El Congreso del Estado emitió una respuesta en la que reconoció que el marco legislativo vigente en Chiapas resultaba insuficiente para hacer efectivos los derechos colectivos de la comunidad, particularmente para obtener el reconocimiento jurídico de su gobierno comunitario y ejercer sus propias formas de organización política y social. Ante esto, las autoridades comunitarias promovieron el juicio de amparo. 

La decisión de la SCJN puede leerse como un avance significativo en el reconocimiento constitucional de la libre determinación indígena. No es cosa menor que el máximo tribunal del país reafirme que los pueblos originarios no son simples sujetos de tutela administrativa, sino colectivos con derecho a decidir sobre sus formas de gobierno y a ejercer agencia en la administración de sus recursos económicos. En un país donde durante muchas décadas predominó un indigenismo violentamente integracionista y paternalista, el reconocimiento jurídico de autonomía parecería marcar distancia con ese pasado. 

Sin embargo, esto abre, por lo menos, dos preguntas profundas: ¿qué significa que la autonomía tenga que ser concedida mediante amparo? ¿Qué dice el hecho de que la libre autodeterminación, que en teoría es un derecho originario, deba ser validada por la racionalidad jurídica del Estado? 

Hay que recordar que los Acuerdos de San Andrés, firmados entre el Ejército Zapatista de Liberación Nacional y el gobierno federal, fueron traicionados por este último a través de una desvirtuada traducción constitucional, limitando el alcance efectivo de la autodeterminación indígena que históricamente los pueblos indígenas habían disputado al federalismo mexicano desde el siglo XIX.  

Entonces, ¿está realmente cambiando la configuración estatal en pos de una estructura verdaderamente multicultural? Más bien, los indicios hacen pensar que esta concesión, y otras similares, operan como formas de control y regulación dentro del mismo marco estatal que históricamente ha definido la exclusión de las comunidades indígenas. La comunidad se autogobierna, sí, pero lo hace bajo las condiciones de inteligibilidad y supervisión del propio Estado. 

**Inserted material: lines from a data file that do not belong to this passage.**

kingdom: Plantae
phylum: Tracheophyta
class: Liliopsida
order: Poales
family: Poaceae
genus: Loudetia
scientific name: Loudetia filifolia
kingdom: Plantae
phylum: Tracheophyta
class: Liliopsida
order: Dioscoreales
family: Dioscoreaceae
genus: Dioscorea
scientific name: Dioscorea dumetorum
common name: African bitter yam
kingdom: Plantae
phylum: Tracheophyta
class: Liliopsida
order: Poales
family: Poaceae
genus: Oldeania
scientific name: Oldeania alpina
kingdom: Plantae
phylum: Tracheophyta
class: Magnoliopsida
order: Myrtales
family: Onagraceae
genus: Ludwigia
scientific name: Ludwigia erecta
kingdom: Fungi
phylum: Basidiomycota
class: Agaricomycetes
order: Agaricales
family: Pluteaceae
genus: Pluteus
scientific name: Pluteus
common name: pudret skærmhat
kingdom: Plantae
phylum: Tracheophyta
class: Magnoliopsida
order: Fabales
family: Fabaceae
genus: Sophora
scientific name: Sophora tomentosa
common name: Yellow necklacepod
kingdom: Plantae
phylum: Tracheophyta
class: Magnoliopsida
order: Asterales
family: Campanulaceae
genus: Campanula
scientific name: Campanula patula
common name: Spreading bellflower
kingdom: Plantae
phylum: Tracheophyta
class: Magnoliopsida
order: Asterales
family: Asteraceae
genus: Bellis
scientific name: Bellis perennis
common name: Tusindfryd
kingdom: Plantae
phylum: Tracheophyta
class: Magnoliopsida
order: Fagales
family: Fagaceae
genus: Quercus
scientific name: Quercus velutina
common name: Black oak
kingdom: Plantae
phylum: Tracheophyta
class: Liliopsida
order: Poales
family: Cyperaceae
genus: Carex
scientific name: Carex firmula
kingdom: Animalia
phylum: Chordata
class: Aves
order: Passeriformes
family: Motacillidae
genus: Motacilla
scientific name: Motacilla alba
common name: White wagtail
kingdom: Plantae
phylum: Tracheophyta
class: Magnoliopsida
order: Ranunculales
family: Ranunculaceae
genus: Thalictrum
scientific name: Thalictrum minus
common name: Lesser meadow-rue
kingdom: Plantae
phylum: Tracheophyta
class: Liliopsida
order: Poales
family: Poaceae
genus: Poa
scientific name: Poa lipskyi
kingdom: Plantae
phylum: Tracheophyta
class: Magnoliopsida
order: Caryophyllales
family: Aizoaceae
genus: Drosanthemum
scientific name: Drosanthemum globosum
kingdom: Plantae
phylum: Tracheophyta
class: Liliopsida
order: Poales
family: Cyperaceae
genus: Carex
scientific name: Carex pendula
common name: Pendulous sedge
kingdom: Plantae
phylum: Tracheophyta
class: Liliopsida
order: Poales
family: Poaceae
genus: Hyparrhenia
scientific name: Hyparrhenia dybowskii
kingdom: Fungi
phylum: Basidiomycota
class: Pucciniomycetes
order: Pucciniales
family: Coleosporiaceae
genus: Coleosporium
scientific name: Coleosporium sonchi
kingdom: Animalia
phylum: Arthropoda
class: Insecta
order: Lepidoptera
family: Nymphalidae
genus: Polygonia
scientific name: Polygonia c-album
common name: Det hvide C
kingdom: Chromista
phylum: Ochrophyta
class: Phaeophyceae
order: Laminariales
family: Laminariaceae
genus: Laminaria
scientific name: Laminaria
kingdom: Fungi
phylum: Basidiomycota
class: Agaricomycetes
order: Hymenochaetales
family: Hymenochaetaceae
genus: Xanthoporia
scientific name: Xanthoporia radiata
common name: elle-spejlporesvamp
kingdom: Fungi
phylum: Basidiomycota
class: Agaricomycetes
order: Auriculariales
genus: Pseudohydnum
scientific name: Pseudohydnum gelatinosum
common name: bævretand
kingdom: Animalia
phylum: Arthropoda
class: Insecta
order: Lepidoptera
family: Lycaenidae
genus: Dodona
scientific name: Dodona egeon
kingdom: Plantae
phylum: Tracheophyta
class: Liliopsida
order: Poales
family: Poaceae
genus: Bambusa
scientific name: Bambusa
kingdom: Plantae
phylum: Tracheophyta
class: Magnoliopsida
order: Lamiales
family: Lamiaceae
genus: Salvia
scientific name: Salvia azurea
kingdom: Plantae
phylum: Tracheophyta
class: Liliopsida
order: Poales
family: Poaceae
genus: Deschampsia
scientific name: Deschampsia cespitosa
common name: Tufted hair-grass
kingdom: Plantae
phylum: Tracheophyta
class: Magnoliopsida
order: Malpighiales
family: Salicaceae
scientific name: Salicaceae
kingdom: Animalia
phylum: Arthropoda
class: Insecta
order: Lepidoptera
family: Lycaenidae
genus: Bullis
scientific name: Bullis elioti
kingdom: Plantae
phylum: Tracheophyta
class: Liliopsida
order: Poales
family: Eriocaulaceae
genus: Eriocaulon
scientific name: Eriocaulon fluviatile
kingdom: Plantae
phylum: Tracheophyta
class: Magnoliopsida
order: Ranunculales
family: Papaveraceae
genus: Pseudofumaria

Parece otro ejemplo de un multiculturalismo neoliberal: uno que acepta la diferencia siempre que esta no desborde sus marcos administrativos y normativos. En otras palabras: no hay otra soberanía que la del Estado. Cabe señalar que la entrega de recursos económicos, que supondría el reconocimiento, no es neutra, sino que funciona como mecanismo de control que condiciona la autonomía a la creación de burocracias internas que terminan desplegando dentro de la comunidad la maquinaria burocrática de gestión del propio Estado. 

No se trata de desestimar la importancia del fallo. Se trata de señalar que este tipo de reconocimientos nunca son neutros ni gratuitos. Reconocer es también clasificar, delimitar, establecer procedimientos y fijar alcances. Es, en última instancia, una lógica que obliga a lo diverso a hablar el lenguaje de la burocracia estatal para que sea considerado válido.  

Pero tampoco puede olvidarse que la historia de las comunidades indígenas ha estado marcada por disputas, negociaciones y estrategias que han permitido apropiarse, transformar y reconfigurar incluso las estructuras hegemónicas en su propio beneficio. El historiador Steve Stern ha propuesto que los pueblos indígenas no fueron sujetos pasivos en los procesos de colonización. Ha descrito su acción histórica como una suerte de “colonización al revés”: una dinámica en la que las comunidades indígenas invadieron el Estado, la Iglesia y los mercados coloniales, adaptándolos a sus propias necesidades y resignificando sus instrumentos de dominación.  

Tal vez ahí reside la verdadera disputa abierta por el fallo: no en el reconocimiento que concede el Estado, sino en lo que las comunidades hagan, hoy, con ese reconocimiento.